E’ da femmina o da maschio? Identità di genere a scuola

Per capire di più di questo progetto dalla sua ideatrice e curatrice, le abbiamo chiesto quali siano stati alcuni dei passaggi più importanti affrontati con la classe. “Il corso è stato interessantissimo -risponde- abbiamo discusso di segregazione formativa, della rappresentazione maschile/femminile nei libri di testo delle elementari, dell'assenza di insegnanti uomini, dell'esclusione delle donne dalle scienze, del sessismo nel linguaggio... Volevo realizzare qualcosa che lasciasse traccia a scuola, perché un aspetto importante e spesso sottovalutato è la documentazione. […] Prendendo lo spunto da tante occasioni diventate educative. Per esempio, quando in grammatica abbiamo studiato il genere dei nomi, è stata un'occasione d'oro per discutere il perché non riusciamo a nominare alcune professioni al femminile (la sindaca, l'avvocata...). E poi perché, nella pratica quotidiana, abbiamo sempre cercato una distribuzione paritaria dei ruoli e dell'immagine che i/le bambini/e hanno di sé.”

Quali sono stati gli effetti visibili, concreti, che a seguito di questo progetto avete potuto notare nei comportamenti delle ragazze e dei ragazzi? “Faccio spesso un esempio di vita quotidiana in classe: se qualcuno/a si sente poco bene e vuole andare a misurare la febbre, la prima cosa che viene in mente è chiamare una bambina per accompagnare. E' quasi automatico, perché appartiene al genere femminile, quello che da sempre gestisce la cura perché "è più capace". Bene, anzi male, permettiamo anche ai bambini di imparare. Maschi o femmine che siano, sono felicissimi quando devono aiutare. […] Queste pratiche rompono gli stereotipi. Molto più delle storie, che pure sono importanti.”

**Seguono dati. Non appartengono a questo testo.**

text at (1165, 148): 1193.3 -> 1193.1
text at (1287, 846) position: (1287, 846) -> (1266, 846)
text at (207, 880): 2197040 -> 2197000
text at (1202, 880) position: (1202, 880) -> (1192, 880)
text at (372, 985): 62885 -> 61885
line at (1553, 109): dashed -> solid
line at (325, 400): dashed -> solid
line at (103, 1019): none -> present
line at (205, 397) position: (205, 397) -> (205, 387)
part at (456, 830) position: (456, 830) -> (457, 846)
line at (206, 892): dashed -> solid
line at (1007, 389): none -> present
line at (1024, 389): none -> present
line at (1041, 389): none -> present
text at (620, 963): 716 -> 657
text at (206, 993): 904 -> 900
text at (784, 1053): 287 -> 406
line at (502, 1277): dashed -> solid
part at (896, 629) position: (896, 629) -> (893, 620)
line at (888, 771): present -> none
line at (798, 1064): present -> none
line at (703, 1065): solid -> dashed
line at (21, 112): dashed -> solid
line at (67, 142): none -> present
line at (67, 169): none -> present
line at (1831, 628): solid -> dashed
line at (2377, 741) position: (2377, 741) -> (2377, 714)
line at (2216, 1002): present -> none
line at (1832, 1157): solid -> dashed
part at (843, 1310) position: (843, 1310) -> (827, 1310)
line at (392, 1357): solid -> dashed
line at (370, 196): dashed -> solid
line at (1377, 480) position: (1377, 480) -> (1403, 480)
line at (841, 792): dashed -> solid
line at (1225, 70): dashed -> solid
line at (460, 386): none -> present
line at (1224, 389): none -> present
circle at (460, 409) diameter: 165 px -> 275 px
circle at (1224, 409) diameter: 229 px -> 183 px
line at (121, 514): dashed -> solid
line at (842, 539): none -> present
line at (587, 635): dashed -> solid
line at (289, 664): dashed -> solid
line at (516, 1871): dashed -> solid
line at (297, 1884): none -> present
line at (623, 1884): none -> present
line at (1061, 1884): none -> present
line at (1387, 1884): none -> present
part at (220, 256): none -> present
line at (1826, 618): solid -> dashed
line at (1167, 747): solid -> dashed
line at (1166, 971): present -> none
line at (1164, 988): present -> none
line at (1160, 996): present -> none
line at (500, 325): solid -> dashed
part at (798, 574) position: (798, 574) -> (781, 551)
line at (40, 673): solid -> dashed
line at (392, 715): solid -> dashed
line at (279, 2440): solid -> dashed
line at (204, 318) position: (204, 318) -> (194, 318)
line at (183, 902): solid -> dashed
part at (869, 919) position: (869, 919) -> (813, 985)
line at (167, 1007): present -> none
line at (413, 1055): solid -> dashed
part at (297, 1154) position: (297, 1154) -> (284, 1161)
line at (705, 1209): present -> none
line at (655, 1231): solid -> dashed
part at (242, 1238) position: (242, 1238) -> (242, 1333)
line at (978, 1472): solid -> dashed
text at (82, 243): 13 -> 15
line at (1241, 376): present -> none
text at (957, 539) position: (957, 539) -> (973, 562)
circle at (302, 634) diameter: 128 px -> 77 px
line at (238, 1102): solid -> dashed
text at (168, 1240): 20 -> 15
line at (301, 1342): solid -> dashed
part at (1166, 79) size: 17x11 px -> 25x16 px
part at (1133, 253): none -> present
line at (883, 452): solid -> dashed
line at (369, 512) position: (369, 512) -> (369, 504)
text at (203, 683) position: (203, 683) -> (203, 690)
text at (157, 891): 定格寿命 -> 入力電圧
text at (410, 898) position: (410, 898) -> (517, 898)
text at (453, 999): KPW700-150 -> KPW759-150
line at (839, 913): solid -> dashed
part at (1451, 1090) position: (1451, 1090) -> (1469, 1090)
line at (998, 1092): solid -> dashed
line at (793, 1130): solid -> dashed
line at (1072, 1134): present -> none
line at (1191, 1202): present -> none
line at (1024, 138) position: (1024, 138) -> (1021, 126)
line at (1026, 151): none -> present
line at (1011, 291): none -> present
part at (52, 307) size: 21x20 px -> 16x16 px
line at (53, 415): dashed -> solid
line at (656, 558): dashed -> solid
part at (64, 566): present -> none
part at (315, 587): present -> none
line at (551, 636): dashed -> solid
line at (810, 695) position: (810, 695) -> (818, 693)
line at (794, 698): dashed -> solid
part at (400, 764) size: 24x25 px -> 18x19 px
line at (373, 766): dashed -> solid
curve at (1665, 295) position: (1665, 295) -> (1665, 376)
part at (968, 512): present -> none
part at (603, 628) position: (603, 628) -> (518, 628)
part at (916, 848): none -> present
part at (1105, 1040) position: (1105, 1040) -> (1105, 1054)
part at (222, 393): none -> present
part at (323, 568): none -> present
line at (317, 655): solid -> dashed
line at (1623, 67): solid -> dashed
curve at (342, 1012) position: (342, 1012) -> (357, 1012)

Segnalerebbe ancora uno stereotipo molto comune, su cui fermarsi a riflettere? “Il rapporto con il computer. In classe sono le bambine quelle più autonome nell'uso della tecnologia (e la loro maestra è molto tecnologizzata...). Anche questo è uno stereotipo che viene piano piano modificato, quello delle donne che hanno sempre bisogno di un uomo per capire come funziona... Ciò che mi preme sottolineare è che la formazione e la convinzione delle insegnanti è la chiave di volta”.

Un’impresa coraggiosa che avrà suscitato molte emozioni: quali sono stati i commenti, e quali le reazioni più forti dei genitori? “Mi hanno raccontato, alcuni, un certo imbarazzo. Soprattutto i padri, spesso citati perché meno presenti nella cura, si sono posti delle domande e le hanno rivolte ai loro figli/e: "E' davvero così? Per te sono davvero assente?". Non è poco. Ci hanno fatto i complimenti perché hanno visto come stanno i loro figli e le loro figlie a scuola. Hanno realizzato che stanno bene, che si sentono ascoltati e valorizzati. Non sempre è facile far capire ai genitori che la scuola non è la loro controparte ma è - dovrebbe essere - la loro alleata numero uno. Questo lavoro ci è servito anche a questo, a cementare un po' meglio la fiducia, a darle più solidità.”

Due parole su di sè? “Sono laureata in sociologia con una tesi sul femminismo italiano e sono socia di Archivia, dove mi occupo di ricostruire la storia dei gruppi femminili che si sono occupati di corpo, salute, sessualità. Perciò il tema era nelle mie corde, l'ho studiato e avevo accumulato osservazioni interessanti nella mia pratica didattica. Ero pronta a condividere e a confrontarmi con le mie colleghe".

 

Per questo e molto altro ancora, rimandiamo alla visione del documentario, Guardatelo con le vostre figlie e figli, con amiche ed amici, nelle vostre classi: vale davvero la pena!